Southowram Blog Page 13

Southowram Blog Page 13 includes St.Annes, Barker Royd, Halfpenny Can + areas

St Anne's Church details

This area by the Malt Shovel was called 'Halfpenny Can'. Apparently, the name came from the fact that there used to be a well at one of the properties and the owners charged a halfpenny for a can full of water.



Barker Royd

Read about William Swinden Barber


One day in 1896, labourers quarrying stone around Coldwell Hill—on the north side of Southowram, overlooking the Shibden valley—made an unexpected and macabre discovery. Buried deep beneath the field, they uncovered a stone vault containing an unusually large coffin, and within, the well-preserved skeleton of an adult male with “an exceedingly good set of teeth on the upper jaw”. A plate on the coffin lid bore an inscription informing them that they had stumbled on the resting place of “Jonathan Walsh—Born 1741—Died February 11th 1823—Aged 82 years”.

Although the history of Calderdale is not exactly short of colourful characters, few seem quite so Dickensian as Jonathan Walsh, who once owned the now-demolished Coldwell Hill and Lower Dove House farms at Southowram. A landowner, money-lender and textile manufacturer, Walsh was notorious in the district for his eccentricity, meanness and temper. Caroline Walker, resident at Walterclough Hall during his later years, bluntly refers to him in her diaries as “an old usurer” and “extremely importunate”.

Walsh indulged in frequent bouts of litigation against his neighbours, and was believed to spend at least a hundred pounds a year pursuit of this passion, a considerable sum at that time. It was said that he would “rather spend a pound for law than a penny for ale”. He was also known to ride around the area on a mule, bearing a whip which would be used on anybody who displeased him, whilst his speech was so uncouth and haranguing that Dr. Henry Coulthurst, the esteemed Vicar of Halifax from 1790 to 1817, used to hide if he saw the man coming. The clergy were apparently a favourite target for Walsh’s ire.

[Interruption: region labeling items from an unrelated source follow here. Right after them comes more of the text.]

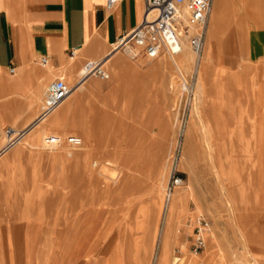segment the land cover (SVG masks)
<instances>
[{
	"label": "rangeland",
	"instance_id": "rangeland-1",
	"mask_svg": "<svg viewBox=\"0 0 264 264\" xmlns=\"http://www.w3.org/2000/svg\"><path fill=\"white\" fill-rule=\"evenodd\" d=\"M213 1L207 27L209 33L212 19L213 64L205 76L208 101L201 113L204 121L223 129V135L213 134L216 143L220 140L225 145L215 154V163L211 165L205 153L193 109L198 75L183 73L190 86L187 94L180 91L181 77L174 70L177 91L173 92L167 85L169 73L164 68L151 69L165 53L149 59L119 52L124 66L116 76H109V81L116 80L115 86L99 93L87 80L91 94L65 120V136H78V131L85 130L91 139L88 145H95L82 163L88 173L82 168L74 172L65 145L54 151L53 158L44 157L47 150L25 147L19 151L16 146L0 160V246L7 233L11 238L23 231L29 236L27 254L12 253L10 261L6 253L5 264H159L156 258L163 231L167 234L164 264H188L191 257L196 264L263 260L264 135L259 133L264 121V78L254 86L253 77L255 72L264 75V0H224L225 9L214 7L217 0ZM256 2L258 7H254ZM110 48L105 55L111 53ZM250 52L260 61L243 73L242 58ZM85 59L98 60L84 58L74 72L53 70L51 76L63 77L69 87H75ZM185 68L182 71L191 65ZM13 74L1 75L7 89L1 83L0 145L8 129L20 131L42 106L41 102L28 110L29 102L20 96L24 92L18 95L9 90L7 82ZM18 108L22 109L19 117ZM41 137L36 145L45 147L47 136ZM14 151L19 152L10 159ZM107 160L113 162L112 168H90L93 161L103 165ZM173 171L183 181L173 193L183 191L184 201L178 202L165 227L164 188ZM110 178H116V183ZM198 214L207 226L201 229L203 249L193 253L189 248L192 221ZM63 235L69 241L66 250L61 248Z\"/></svg>",
	"mask_w": 264,
	"mask_h": 264
},
{
	"label": "crops",
	"instance_id": "crops-1",
	"mask_svg": "<svg viewBox=\"0 0 264 264\" xmlns=\"http://www.w3.org/2000/svg\"><path fill=\"white\" fill-rule=\"evenodd\" d=\"M104 4L105 0H0V80L12 67L15 73L9 82L18 83V87L12 85L9 90L27 93L54 80L53 70L74 72L84 58L103 62L107 47L139 22L144 0H116L109 9ZM71 50L79 56V61L72 63L74 71L70 68L75 59L69 54ZM40 57L47 59V69L38 63ZM115 81L88 79V84L105 93ZM1 83L7 89L6 82L1 80L0 87ZM28 238L24 231L12 238L7 233L0 246V264H5L6 253L10 261L12 253L27 254ZM68 242L61 236V248L69 249Z\"/></svg>",
	"mask_w": 264,
	"mask_h": 264
},
{
	"label": "bare ground",
	"instance_id": "bare-ground-1",
	"mask_svg": "<svg viewBox=\"0 0 264 264\" xmlns=\"http://www.w3.org/2000/svg\"><path fill=\"white\" fill-rule=\"evenodd\" d=\"M242 1H244V0H242ZM213 2L214 1L212 0L211 6H210V11H209L210 14H211V9L213 7ZM257 4L258 3L256 2L254 7H258L259 4L258 5ZM221 5L223 6L224 9L226 8V2L224 0H217L216 3L214 4V7H219V6L221 7ZM209 17H210V15H209ZM209 17H208L207 25H206V27L204 28V31H203L204 32V39H203L201 51L199 53H194V52L190 51L191 49H188V47L186 46V43H184L185 41L182 40L180 42L179 49H178V51L176 53H174L172 55L166 54V57H164L163 59H161L157 63L155 62V64L151 67V69L158 70L159 68H164L165 73H166V71L169 73L170 79H169L167 85H169V87L171 88V90L173 92H174V90H176V87H177L176 86L177 83L173 79V74H174L173 71L174 70L181 77V82L179 83L180 84V91L183 90L182 87H181L182 83H184V82L186 83V80L184 79L185 76L183 77V73H187L188 71H191V72H193V73L198 75L197 76L198 79H197L195 87H194L195 88V90H194L195 91V99H194L195 103H194V108L193 109H194V112L196 113V115L199 118L200 132L202 134V139L201 140L203 142V145L205 146V149L207 150V152H205V153L208 154L207 156L210 158L211 165H212V164L215 163L213 161L215 159V154L217 152H219V151H220L219 153H221L222 150H224L223 147H225V145L223 143H221L220 140H219V143H216V140L213 139L214 138L213 134L217 133V134L223 135L221 133V131L223 129H221L220 127L219 128L213 127L211 124H209V122L204 121L202 113H201L202 109H203V106L208 101L207 93H206V88H207L206 86L207 85H206V82H205V76L207 75L206 73H207L208 68L210 67L211 64H213L212 63L213 57H212V52H211L212 43H213V39H214V36L212 34V25H213V23H212V19H211L210 32L207 33L208 32L207 27H208V23H209ZM205 36H206V40H205ZM204 40H205V44H204ZM203 47H204V50H203ZM91 49H93V48H91ZM190 52H192L194 56L192 55V53L190 54ZM118 53H119V50L111 51V53H108L107 56L105 57V58H107L108 56H110L109 59H106V60H104L102 62V67L109 74V76H113V77L116 76V74L119 73V70L121 69V67L124 66V64L122 63L121 59L117 56ZM75 54H76V51H75L74 55L71 57V58L75 57V59H72L70 61L71 62L70 68H72L71 66H73L75 68L76 65L75 66L72 65V63H74L75 61H79L78 60L79 56L77 54L76 55ZM113 58H115V59H113ZM112 60H114V61H112ZM259 61H260V58L258 56H256V55H254V53L251 52V53L247 54L246 56H244L242 58V64H241L242 72L243 73H245V72L249 73L250 70H252L253 67H255L257 64H259ZM74 64H76V62ZM188 65H191V68L189 70H187V71L186 70L182 71ZM40 66L47 69L48 65H43V66L40 65ZM67 68H69V67H67ZM65 70H67V69H65ZM72 70H73V68H72ZM81 75H82V73H81V70H80L78 72L79 78L81 77ZM242 75H240V76H242ZM71 77H73V76H71ZM90 77H92V76L83 78L78 83L77 86L72 87V89H71L70 93L67 95V97H65V99H63L45 117H43L41 119H36L37 116L34 117L20 131H16L13 128H11V130L8 129V131H6L5 142H3V144L0 145V160L5 157L6 153H8V151H10L12 148H14L16 146H20L19 149H18L19 151H20L21 148H25V147H27L28 149L33 150V151H36V150H47L48 151L47 153H42L44 155V157L45 158L46 157L53 158V156L55 154L54 151L57 150V148H61V145H65V146H67V148H69V149H67V152H66V158H67L69 164H71L70 167L73 166L75 168L74 172L77 170V168H82V163L86 162L87 157L90 156L91 151L94 152L95 149H96L94 143L90 144V142H89V145H88V141H90L91 139L89 138V135L87 134V131H85V130H82L84 132L78 131L79 132L78 136L77 135L74 136V137H77L79 139V142H78L79 145L78 146L70 145V144H67V143H61L59 145H54V144L46 145V144H44V141H45V138H47L48 136H57L59 138L60 142H61V140L64 137H66L65 134H67L68 131L65 130V120H66L67 116L71 112H73L76 108L79 107V103H80V101L82 100V98L84 96L86 97L87 95H90L91 92H92L91 89L89 90L86 87L87 80ZM167 77H168V75H167ZM236 77H238V76H236ZM263 78H264V75H259L257 72H255V75L253 77V85L257 86L259 84V82L263 80ZM109 79L110 78L108 77V79L106 81H109ZM7 85H8L9 88H12V85H13V88L14 87H18V83H16V84L13 83L11 85L10 82H7ZM38 85H39V83H38ZM182 86L187 88L185 86V84H183ZM45 88L46 87H41L39 85L38 88L36 87V90L34 89L35 91L27 92L28 93L27 96L22 97V95L24 93L22 95H20L21 99L23 98V99H25V101L27 100L29 102L28 110H33L34 108H37V106L43 101L42 99H43ZM16 101H17V99H16ZM197 103H198V105H197ZM10 105L12 106L13 104H9V106ZM14 105H15V103H14ZM14 107H16V106H14ZM18 109H19V113H18L19 115L17 117L21 116V114H22V109L21 108H18ZM251 128H253V127H251ZM43 134L47 136V137L43 138L44 139L43 140V145L45 147H42V146L39 147L38 145H36V143L39 142L40 137ZM259 134L260 135H264V121L261 124V129H260V133ZM228 135H229V133H228ZM72 136L73 135H70L69 137H72ZM41 139H42V137H41ZM9 141H11V142L9 143ZM187 141H188V139H187ZM19 151H14L12 154H10V159L11 158H15V156L17 155V153ZM220 155H222V154H220ZM6 156H8V155H6ZM54 158L57 159V157H54ZM84 165H86V164H84ZM63 166H64V164H63ZM120 166H121V164H120ZM112 167H113V162L112 161H108V160L105 161L103 165H101V163H99L97 161H93L90 164V168L91 169H95V170H99V169L100 170H104V169H109V168H112ZM84 168L85 167H83L82 169L84 170ZM85 171H87V173L89 172L88 169H85L84 172ZM215 174H216V176L218 178H220L218 173L215 172ZM221 175H222V173H221ZM163 176H164V174H163ZM161 177L162 176H160V178ZM110 179H111V181L116 183L115 182L116 178H110ZM161 180H163V179H161ZM161 183H162V181H161ZM182 186H183V181L175 189L176 190L180 189ZM117 188L121 190V184H117ZM175 189H173V191ZM120 190H118V191H120ZM162 191H163V184L161 185V188L159 190L158 196H160V193ZM173 191L168 195L167 198H166V195H165V201H164L165 203H164L163 208H162V210L164 209L165 212H167V216H168V218L166 216V218L164 219L165 220L164 221L165 227H169L168 223L170 222V216H171L172 212L175 210V207L178 204V202H180L183 199L182 198L183 197V191H178V192L175 191L174 193H173ZM8 195H10V194H8ZM183 201H184V199H183ZM156 229H158V228H155V232L157 233ZM167 230H168V228H167ZM167 233H168V231H167ZM240 236H241L240 237L241 241L244 242L243 236L242 235H240ZM213 240L214 239L210 240L211 248L213 247L212 244L215 242ZM166 245H167V234H166V231L165 232L163 231L162 232V237H161V247H160V250H159L160 253L158 252V256L156 258V260L159 261V264H164L166 262V260H167L166 254H165ZM246 256L248 258H251L250 252L247 249H246ZM262 256H263V260H260L258 262L254 260L255 264H264V254ZM225 259H227V258H225ZM186 262L188 264H196V259H194V257L193 258L191 257L189 259V261H186Z\"/></svg>",
	"mask_w": 264,
	"mask_h": 264
},
{
	"label": "built area",
	"instance_id": "built-area-1",
	"mask_svg": "<svg viewBox=\"0 0 264 264\" xmlns=\"http://www.w3.org/2000/svg\"><path fill=\"white\" fill-rule=\"evenodd\" d=\"M116 0H105V8L109 9ZM212 0H144V7L139 22L128 32L117 37L109 46L110 52H119L130 58L144 56L149 59L157 57L161 53L172 55L179 49L183 40L194 53H199L204 39V28L210 11ZM76 50L69 52L74 55ZM40 65H48L45 57L38 59ZM81 77L76 81L78 84L85 77H95L100 81H106L109 74L102 67L101 60L85 59L81 65ZM13 68L8 69L12 74ZM185 84L187 88L182 86ZM182 91L189 94L190 86L182 83ZM185 89H184V88ZM72 87H69L63 77H56L45 88L41 109L36 119H41L49 114L67 95ZM8 131V130H7ZM11 141H9L10 143ZM77 137H64L61 142L57 136H48L44 144L59 145L67 143L78 146ZM182 178L175 171L171 172L164 191L166 198L178 187ZM189 222V221H188ZM190 250L196 253L203 249L204 239L201 229L207 226V221L201 214L194 216Z\"/></svg>",
	"mask_w": 264,
	"mask_h": 264
}]
</instances>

Perhaps his animosity towards organised religion accounted for his unusual mode of burial. Rather than choosing to be interred in consecrated ground, he left instructions that he should be laid to rest on his own property. Thus, after his death at a house on Horton Street in Halifax, the pall-bearers set out at midnight, carrying Walsh’s coffin back to his home at Southowram. As he had been a man of some considerable stature—well over six foot tall, by all accounts—it cannot have been an easy task to haul that burden up Beacon Hill, some years before the construction of the Godley Cutting.

Walsh’s inhumation was conducted by candlelight at four o’ clock in the morning, and in further defiance of religious convention, he’d directed that he be buried with his head to the east. The spot he had chosen was in the corner of a field near where Pump Lane meets the ancient holloway variously known as Dark Lane, Magna Via or Wakefield Gate, still a well-used route into Halifax at the time. His wife had previously been buried in the same field; however, Mr. Walsh had also given instructions that he was to be planted in the opposite corner!

The reason Walsh had selected for his grave a spot so close to the former highway seems typical of his perverse character. In 1924 (whilst wondering whether Walsh’s biography had been related to Emily Brontë in 1837 when she taught at Law Hill School nearby), the venerable Halifax historian T.W. Hanson noted: “The old packhorse road passed through his land, and Walsh was provoked many times because the weavers and others would trespass over his fields instead of keeping to the road. Tradition says he was buried close to the road so that his ghost might haunt the travellers”.

Sadly, no sightings of Jonathan Walsh’s irate revenant have been recorded, but it seems inevitable that for some time after his interment, the superstitious locals will have regarded the area with dread, especially as the grave was on unconsecrated ground. For instance, Philip Ahier mentions that during the Nineteenth Century, a stretch of woodland near Kirkburton was avoided by locals, who feared they would meet the ghost of a woman who had received an unconsecrated burial there. Perhaps it was not just the construction of the Godley Cutting which caused Wakefield Gate to fall into disuse…

However, it seems that the local folk Jonathan Walsh so despised had the last laugh. Although Walsh’s land originally passed to his grandson, it was eventually absorbed into the Shibden Hall estate and then leased to the quarrying company, Maude & Dyson. Following the discovery of Walsh’s mortal remains in 1896, the enterprising firm saw no need to respect the dead and instead, placed the bones on public display, charging the public two pence each to inspect them. Over the following days, thousands of people visited the grisly attraction, until finally the skeleton was “kicked to pieces by drunkards”.